The <ssl/> element generates three MSC services: SSLContextService, KeyManagerService, TrustManagerService. The KeyManagerService (resp. TrustManagerService) represent key material which the SSLContextService needs to perform the SSL authentication. The KeyManagerService (resp. TrustManagerService) is in turn backed by a FileKeyManagerService which holds the instance of the loaded keystore. Access to SecretKeys is not available through the KeyManager, despite the fact that the javadoc says that it provides one KeyManager for each type of key material (PrivateKey, SecretKey, TrustedCertificate). There do not seem to be any KeyManager implementations other than X509KeyManager. So access to the keystore would need to be via FileKeyManagerService. At present, access to the keystore in FileKeyManagerService is protected; if it were public, we could access the keystore directly and do what we need to do.
use <cluster-ssl/> option
-------------------------------
If we create a new element of <server-identities/> to represent the identity of the server withn a cluster, we could use a separately configured keystore and service which did not create the associated SSLContextService/KeyManagerService/TrustManagerService and perhaps provided a specialised service which allowed accesing the keystore in the way required by ENCRYPT.

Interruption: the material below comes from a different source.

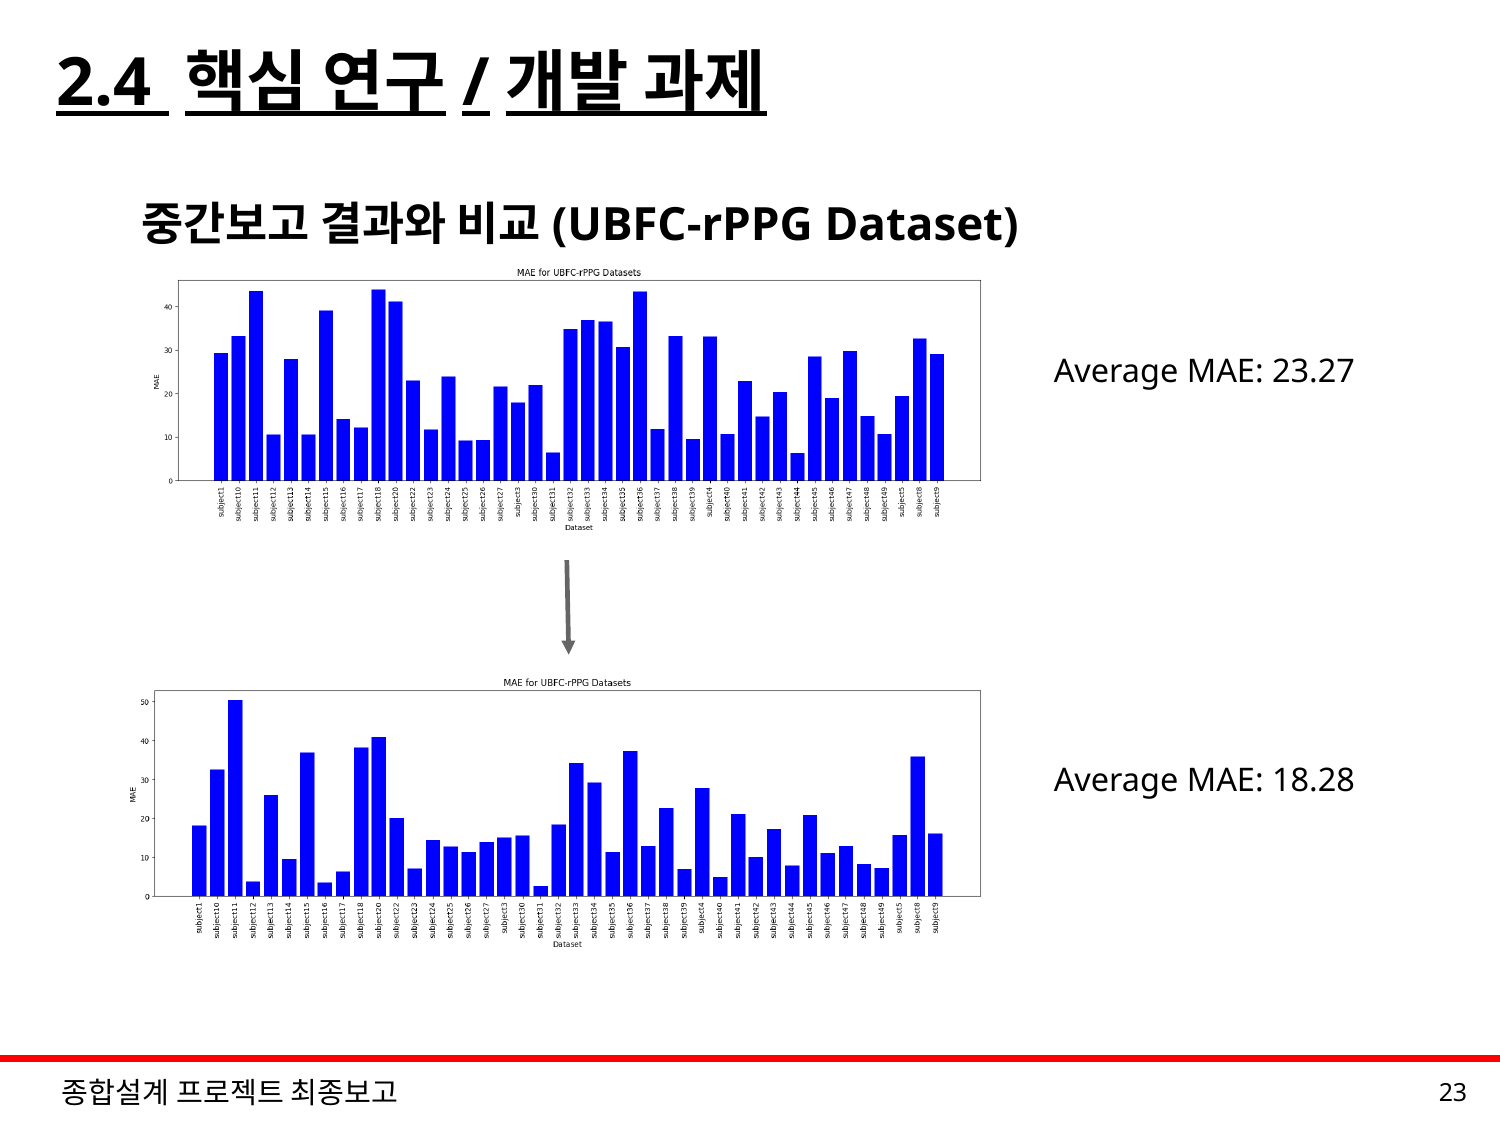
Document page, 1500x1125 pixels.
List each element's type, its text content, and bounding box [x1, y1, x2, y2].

Reuse of the <ssl/> element for clustering means no changes to the schema and less integration work; on the other hand, it sort of hides the fact that the server does have what could be considered a distinct clustered security identity.
> Integrate JGroups with core AS security infrastructure
> ------------------------------------------------------
>
> Key: WFLY-1067
> URL: https://issues.jboss.org/browse/WFLY-1067
> Project: WildFly
> Issue Type: Feature Request
> Components: Clustering, Security
> Reporter: Brian Stansberry
> Assignee: Richard Achmatowicz
>
> Container task for better integrating JGroups security with overall AS security. The basic concept is the various security aware aspects of JGroups will expose an SPI, and the AS can create implementations of those SPIs that integrate with the AS security realms. The AS JGroups subsystem will inject the implementation into the JGroups runtime components.
> Subtasks are for the various aspects. These can be done separately but a common overall design should be created to ensure a consistent approach is taken.